Reed and the boys navigate the Negative Zone—and an innovative mixed-media pop art collage—in Jack Kirby’s visionary run on Fantastic Four.
© Marvel / Disney
The difference between Lee’s Marvel Method and telling an A.I. prompt to lay out a comic, of course, was that Lee collaborated with some of the greatest narrative artists ever to live. An A.I. might be able to churn out illustrations to resemble the work of Jack Kirby or Steve Ditko, but A.I. wouldn’t have been able to spin up the bizarre, never-before-seen cosmic visions of Kirby’s pop-art Fantastic Four adventures or the peevish undercurrent of social disaffection that ran through Ditko’s Spider-man pages. A.I. can reproduce a simulation of Kirby’s weighty line work and brick-like character designs, but it can’t understand why his characters occupy space with such weight and mass, and it couldn’t intuit when the mood of a story calls for a switch between realism and the surreal.

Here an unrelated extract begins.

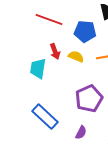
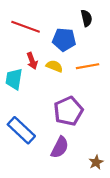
purple semicircle: (81, 133) -> (60, 147), size x1.5

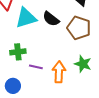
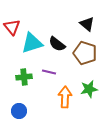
green star: (83, 64) -> (89, 89), turned -30
purple line: (36, 67) -> (49, 72), moved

And while A.I. could effortlessly conjure up art in the style of Akira Toriyama (an artist who worked in a clear, consistent, crisp style), it could never create something as pioneering as the humble Dragon Quest slime. As the story famously goes, Horii sent Toriyama some crude sketches of basic blob-like slime monsters in the style of Wizardry’s amorphous monsters. Rather than simply refine that into a shapeless mass that could work at 8-bit resolution, Toriyama faxed back his unprecedented “grinning onion” design—a fresh take on an RPG standard unlike any other. Even Osborne’s work can only be imitated; A.I. might be able to gin up more music in the style of “Paranoid” or “No More Tears”, but it can’t actually undertake the same creative and experiential 21-year journey that led Osborne from one song to the other. So what’s the appeal in keeping their ghosts alive on our TV and computer screens?

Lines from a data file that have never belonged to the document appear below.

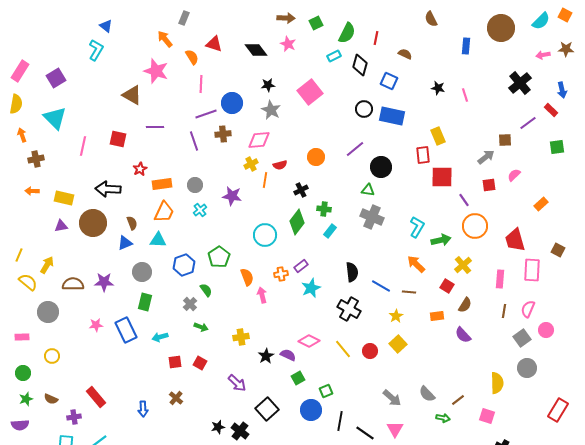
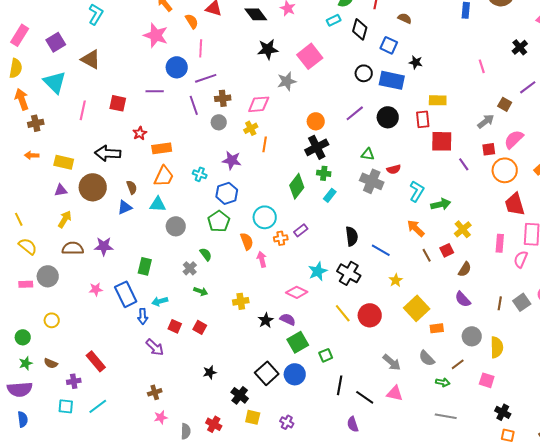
black cross: (520, 83) -> (520, 47), size x0.7
black star: (268, 85) -> (268, 49), size x1.5
black star: (438, 88) -> (416, 62), moved
brown triangle: (132, 95) -> (91, 59), moved
pink line: (465, 95) -> (482, 66), moved
blue circle: (232, 103) -> (177, 67), moved
gray star: (271, 110) -> (287, 81), moved, turned 30
orange arrow: (22, 135) -> (22, 99), size x1.5
yellow rectangle: (438, 136) -> (438, 100), turned -66
brown square: (505, 140) -> (505, 104), turned 32
red semicircle: (280, 165) -> (394, 169), moved
black circle: (381, 167) -> (388, 117), moved
pink semicircle: (514, 175) -> (514, 139), size x1.5
gray circle: (195, 185) -> (219, 122), moved
black cross: (301, 190) -> (317, 147), moved, size x1.6
cyan cross: (200, 210) -> (200, 174), turned -32
orange circle: (475, 226) -> (505, 170), moved
cyan circle: (265, 235) -> (265, 217), moved
yellow line: (19, 255) -> (19, 219), turned -48
yellow arrow: (47, 265) -> (65, 219), moved
blue hexagon: (184, 265) -> (227, 193), moved
gray circle: (142, 272) -> (176, 226), moved
red square: (447, 286) -> (447, 250), turned 32
cyan star: (311, 288) -> (318, 271), moved
brown line: (409, 292) -> (427, 255), moved, turned 56
pink semicircle: (528, 309) -> (521, 259), moved
brown line: (504, 311) -> (500, 303), moved
orange rectangle: (437, 316) -> (437, 328), moved
pink rectangle: (22, 337) -> (26, 284), moved
pink diamond: (309, 341) -> (297, 292), moved
yellow square: (398, 344) -> (417, 308), moved, size x1.4
red circle: (370, 351) -> (370, 315), size x1.5
red square: (175, 362) -> (175, 326), turned 32
gray circle: (527, 368) -> (472, 336), moved
green square: (298, 378) -> (298, 342), size x1.5
purple arrow: (237, 383) -> (155, 347), moved
brown cross: (176, 398) -> (155, 392), moved, turned 32
blue arrow: (143, 409) -> (143, 316), moved
blue circle: (311, 410) -> (295, 374), moved
purple semicircle: (20, 425) -> (20, 389), size x1.4
black star: (218, 427) -> (210, 372), moved
pink triangle: (395, 429) -> (395, 393), turned -48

Isn’t it weird how the fictional characters who keep themselves “alive” through A.I. are usually up to no good, like Robert House here from Fallout?
© Bethesda / Amazon
Still, there are always exceptions. While all of the above was happening, Hideo Kojima also announced plans to dabble in AI. And you know what? We’ll allow it. Kojima has always held a great fascination for technology, and he also has a remarkable knack for pinpointing its potential dangers. This is the man who brought us both Metal Gear Solid 2’s cautionary tale of digital media and the internet and also Death Stranding’s spot-on predictive metaphor for the isolating effects of the COVID pandemic. Can he nail it a third time? Do we even want to see yet another of Kojima’s dystopian worlds brought to life?!
So, yeah, let the man cook. The rest of you, though... please, reconsider. We cherish our memories of those lost creators, but they’re just that: memories. Plus, we’d like to be able to afford an OLED Steam Deck within our lifetime.